Hmmm, I would be VERY wary of throwing my lot in with this gentleman.
He seems to have a "what's yours is mine and what's mine's my own" attitude which I can't believe will magically alter if you ever buy a house together.

je smells un raton!

NorksAreMessy · 08/04/2013 23:30

Also very tempted to say QLB (French for....)
He really is going to string you along foreverandeverandeverandeverandever

NorksAreMessy · 08/04/2013 23:30

...andever

ChasedByBees · 08/04/2013 23:36

Ooh no no. He's not a keeper OP.

Xales · 08/04/2013 23:45

bangs head on wall

For gods sake don't start the ball rolling on financially tying yourself to a man happy to live off your money while spending all his as he pleases.

Spend 6 months to a year contributing equally and see how that goes first.

DontSHOUTTTTTT · 08/04/2013 23:45

He is showing his true colours........ Are you sure you want to buy a house with him Hmm ????

AnyFucker · 08/04/2013 23:47

I don't think you are quite getting it Sad

PostmanPatricia · 08/04/2013 23:53

He should be paying you at least £500/month to live in your house. Maybe more, depending on where you live/your mortgage.

Tell him so.

Monty27 · 09/04/2013 00:03

I luff AF Blush ahem...

Back to thread... yep cocklodger, get rid.

JollyGolightly · 09/04/2013 00:03

No, no ball-rolling must occur. Unless the ball be one of his (see what I did there?)

Do not buy a house with this man; he has shown that he is not to be trusted, he's selfish and does not have real respect for you. Please, please make a strong and self-respecting choice, don't get in any deeper

Viviennemary · 09/04/2013 00:03

Well why would he want to buy a house when he already has one. Yours. This just isn't fair of him at all. You don't say if you are planning to sell your own house. But it sounds as if he's is perfectly happy with the status quo so isn't in a great hurry to move. he's got a nerve really when he earns so much more than you do. But don't write him off yet. But if he doesn't show willing soon something will have to be done.

AnyFucker · 09/04/2013 00:06

What is the point of a "trial period" if you take no notice whatsoever of the results ?? Confused

AnyFucker · 09/04/2013 00:06

monty x

Primafacie · 09/04/2013 00:14

Dump him. HTH

Seriously, there are loads of decent men out there. He isn't one of them.

ThingsThatMakeYouGoHmmmmmmmmm · 09/04/2013 00:37

I'm quite a nice bloke, and I cook. Can I come and live with you, too?

Promise to pay my way as soon as my long lost Aunt sends me that money she owes me............

Really, OP. He's living the dream, isn't he............ Wink

Midwife99 · 09/04/2013 00:43

If he does love you, a bit of time to think away from your freebie house may clarify his thinking?! But I think he has failed really.

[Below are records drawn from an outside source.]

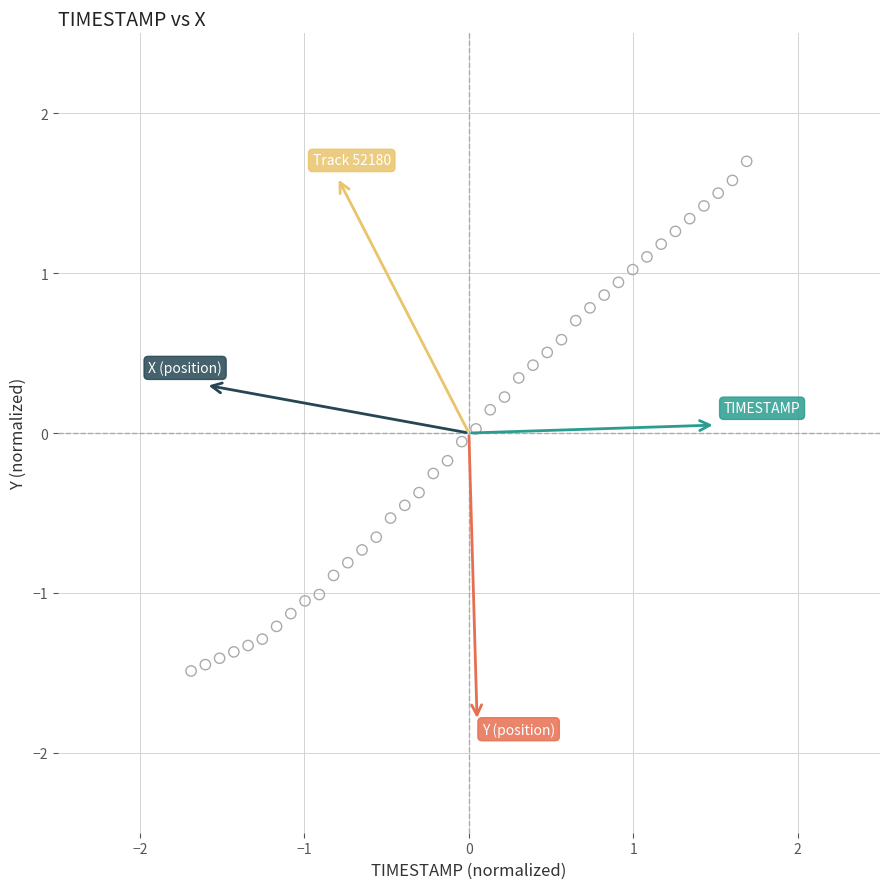

What is the range of Y values (max minus min)?

3.2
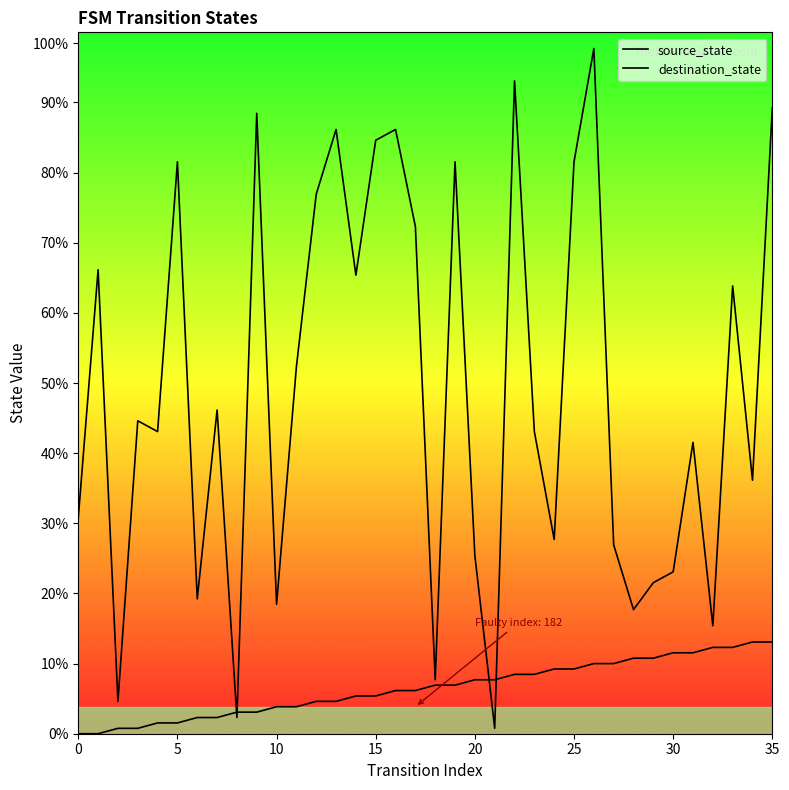

Rank the series at 20 from highest to lowest value.

destination_state, source_state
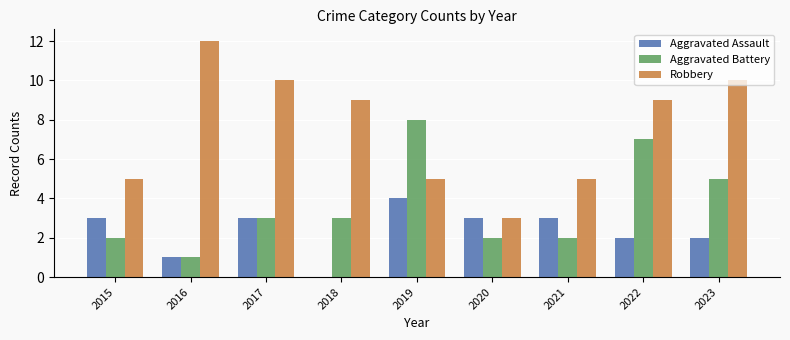

What is the total value across all series at 2023?

17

When DH moved into my house before we were married he gave me £1200 a month to cover my loss of tax credits & his share of the food & bills. And he had a mortgage elsewhere. And maintenance for his DD. Your man is a tight wad!!

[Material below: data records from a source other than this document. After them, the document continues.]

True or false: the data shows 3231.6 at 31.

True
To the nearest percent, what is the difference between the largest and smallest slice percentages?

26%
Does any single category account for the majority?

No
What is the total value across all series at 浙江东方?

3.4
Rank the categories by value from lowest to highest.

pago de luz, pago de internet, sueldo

Angelico · 09/04/2013 00:47

These threads actually make me angry.

Make him pay his way or kick him out. It really is that simple.

nocake · 09/04/2013 08:14

No, no, no.... do not under any circumstances buy a house with this man. Seriously... listen to us. It will lead to pain and heartache. Get rid of him while it's easy. It will be so much harder when you're tied together.

LisaMed · 09/04/2013 08:38

OP - why do you think his behaviour will be any different if you get a house together?

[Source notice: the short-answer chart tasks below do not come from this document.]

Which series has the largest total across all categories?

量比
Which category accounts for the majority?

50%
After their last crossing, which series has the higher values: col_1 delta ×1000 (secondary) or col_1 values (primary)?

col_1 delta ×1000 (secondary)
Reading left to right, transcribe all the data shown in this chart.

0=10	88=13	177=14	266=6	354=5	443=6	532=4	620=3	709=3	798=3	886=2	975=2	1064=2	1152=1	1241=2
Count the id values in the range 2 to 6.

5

Ragwort · 09/04/2013 08:49

Venice - what everyone else says, this 'trial' has shown that he is not a mature, committed adult looking for a relationship between two equals. Why on earth would you want to buy a home with someone with this attitude? Seriously, what do you get out of this relationship? If you really 'love' him & enjoy your time together Hmm, let him move out and just be boy/girl friends you may suddenly find he is no longer interested in you.